**THE INPUT**
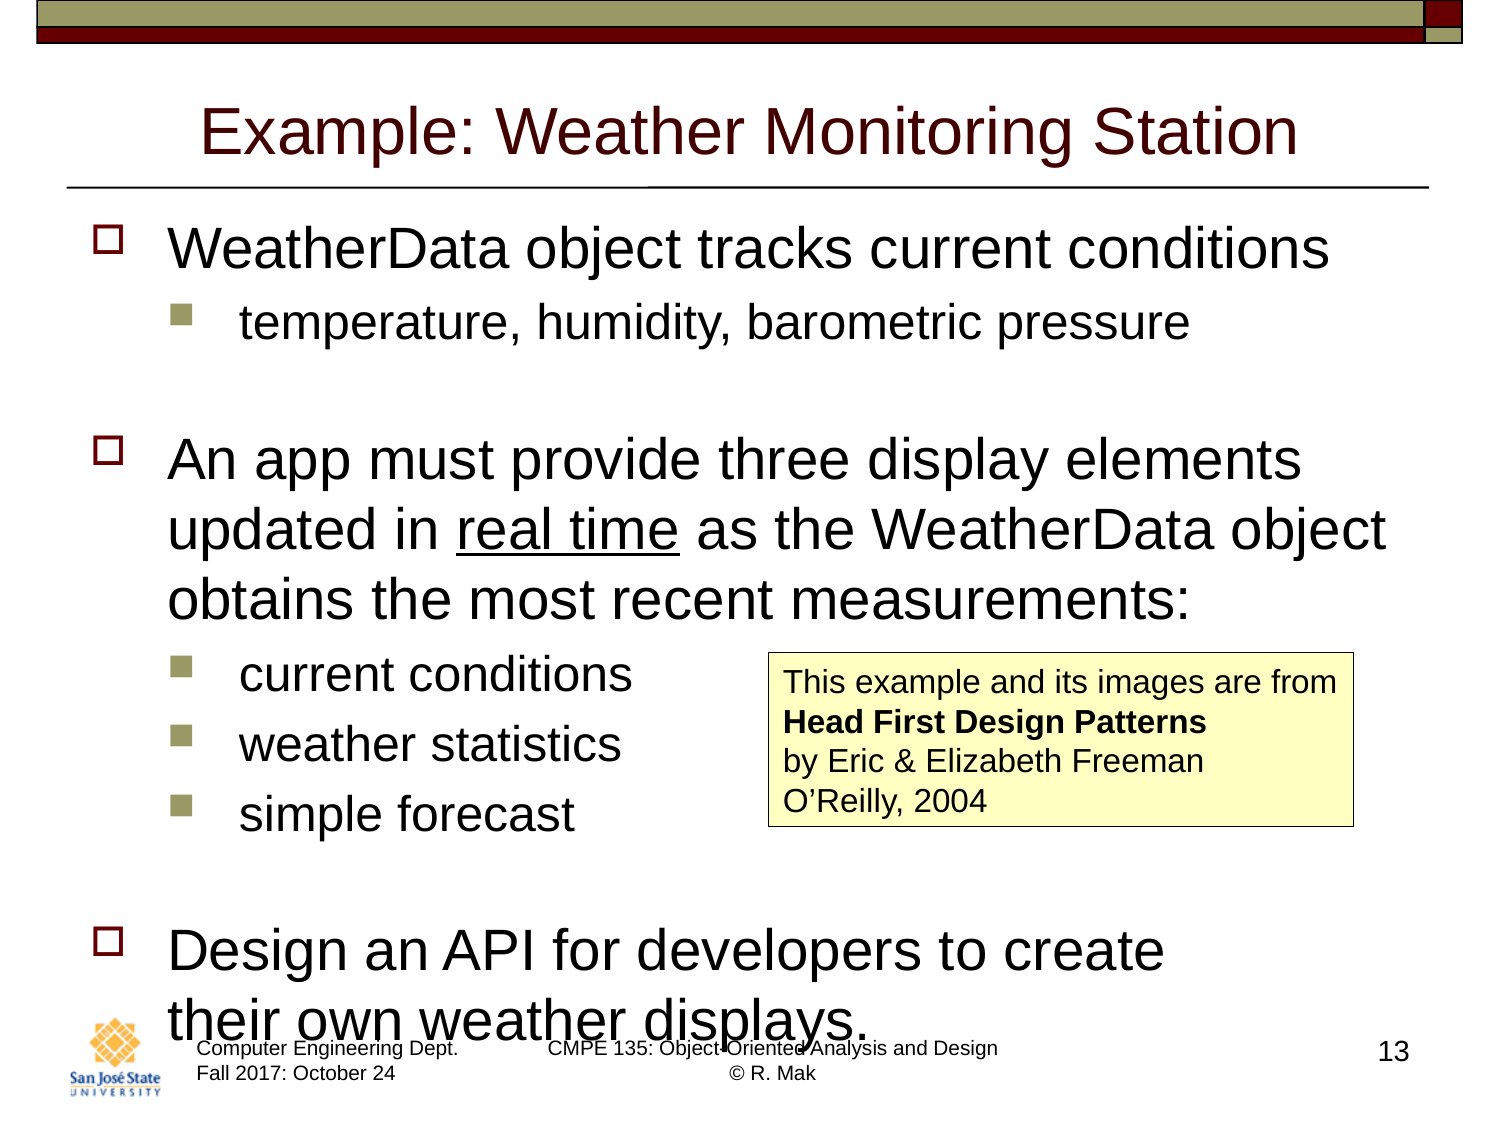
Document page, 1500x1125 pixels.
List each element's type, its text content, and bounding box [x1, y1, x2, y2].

slide_number 13 [1335, 1025, 1425, 1100]
list WeatherData object tracks current conditions temperature, humidity, barometric pressure An app must provide three display elements updated in real time as the WeatherData object obtains the most recent measurements: current conditions weather statistics simple forecast Design an API for developers to create their own weather displays. [75, 202, 1425, 1025]
title Example: Weather Monitoring Station [75, 67, 1425, 175]
picture [60, 1012, 166, 1112]
text_box This example and its images are from Head First Design Patterns by Eric & Elizabeth Freeman O’Reilly, 2004 [768, 652, 1354, 827]
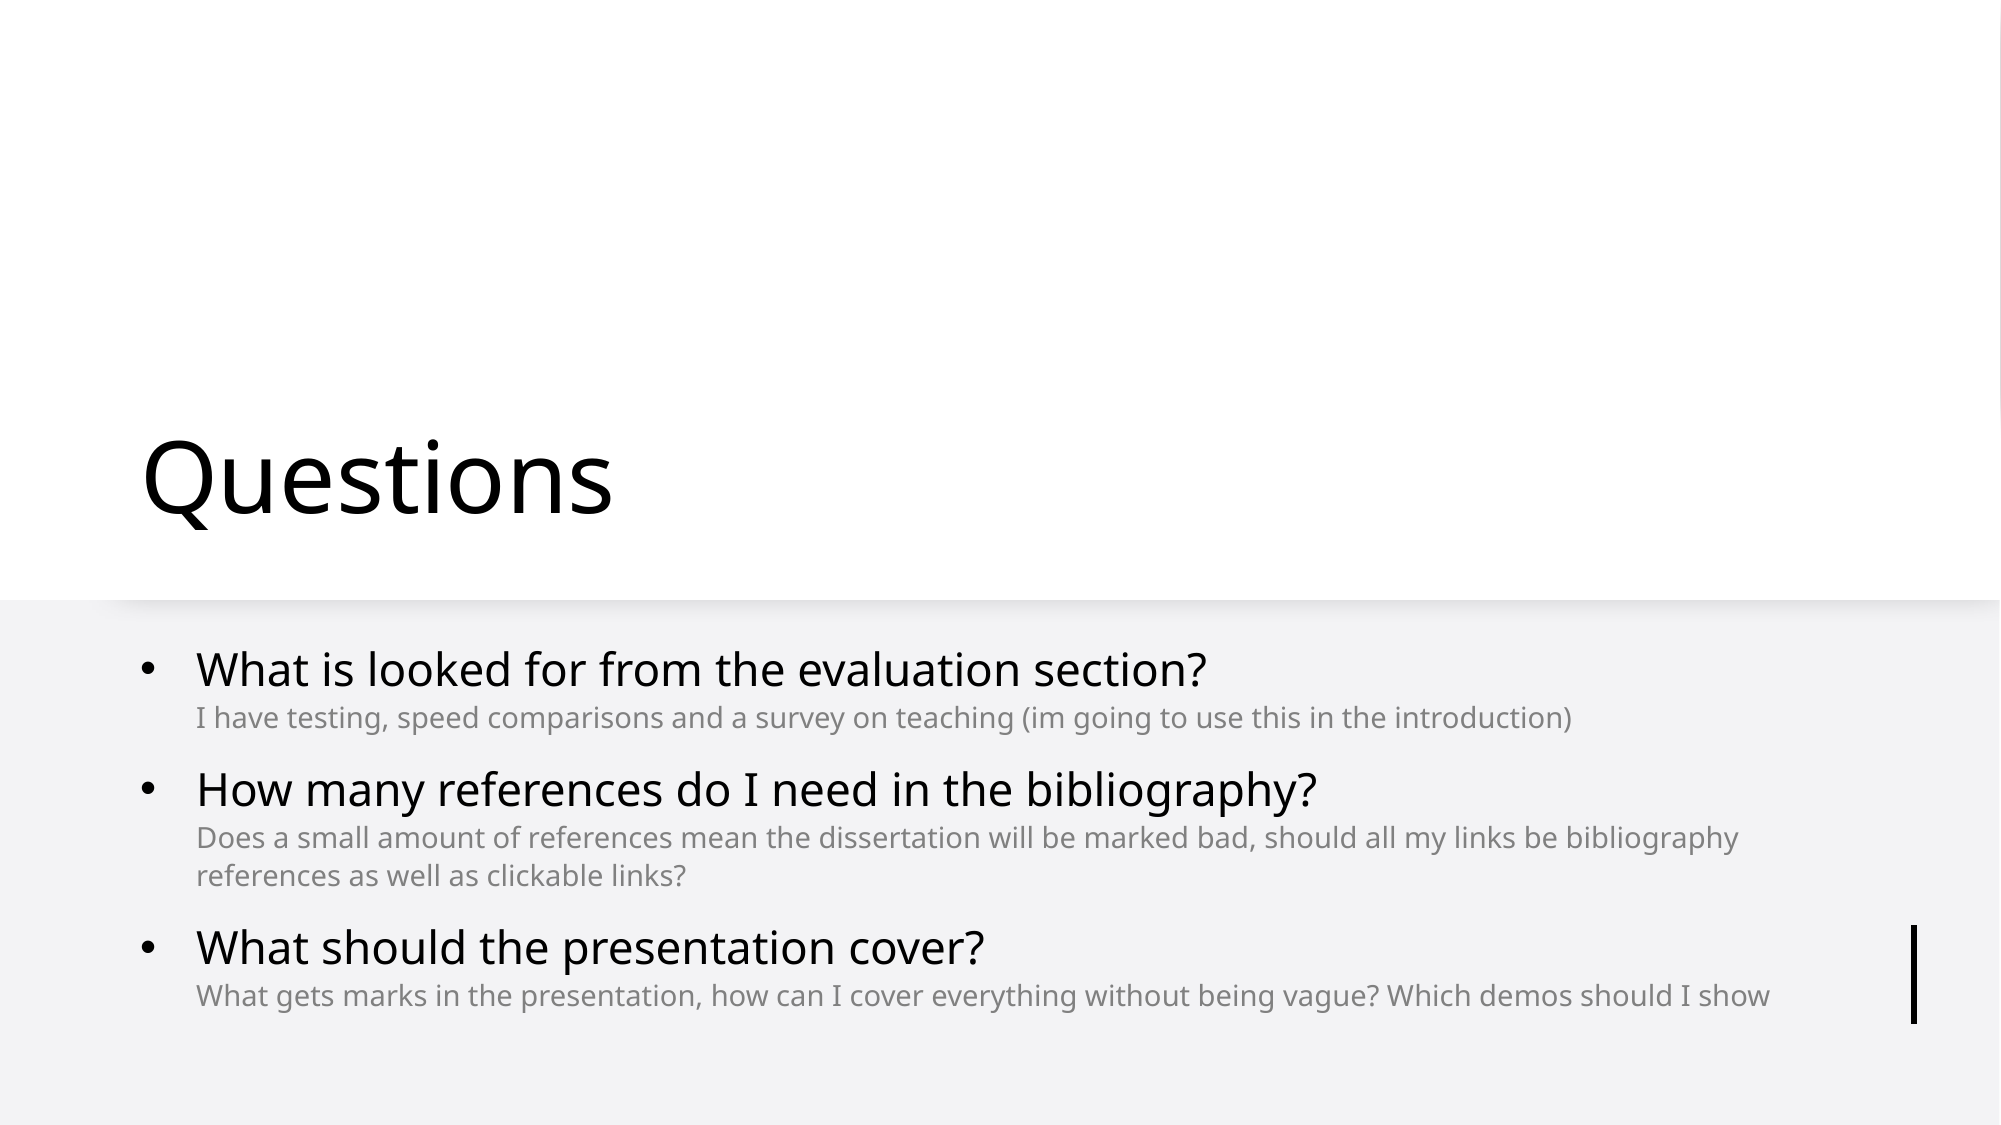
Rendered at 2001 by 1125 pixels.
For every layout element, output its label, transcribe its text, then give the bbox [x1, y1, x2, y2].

text_box [0, 601, 2000, 1125]
text_box [0, 0, 2000, 601]
list What is looked for from the evaluation section? I have testing, speed comparisons and a survey on teaching (im going to use this in the introduction) How many references do I need in the bibliography? Does a small amount of references mean the dissertation will be marked bad, should all my links be bibliography references as well as clickable links? What should the presentation cover? What gets marks in the presentation, how can I cover everything without being vague? Which demos should I show [124, 627, 1855, 1024]
title Questions [124, 121, 1650, 542]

**EXERCISE PROMPT**
Copy each line of the listing that carries the word "pixels".

**PROBLEM SOLUTION**
Document page, 1500x1125 pixels.
Rendered at 2001 by 1125 pixels.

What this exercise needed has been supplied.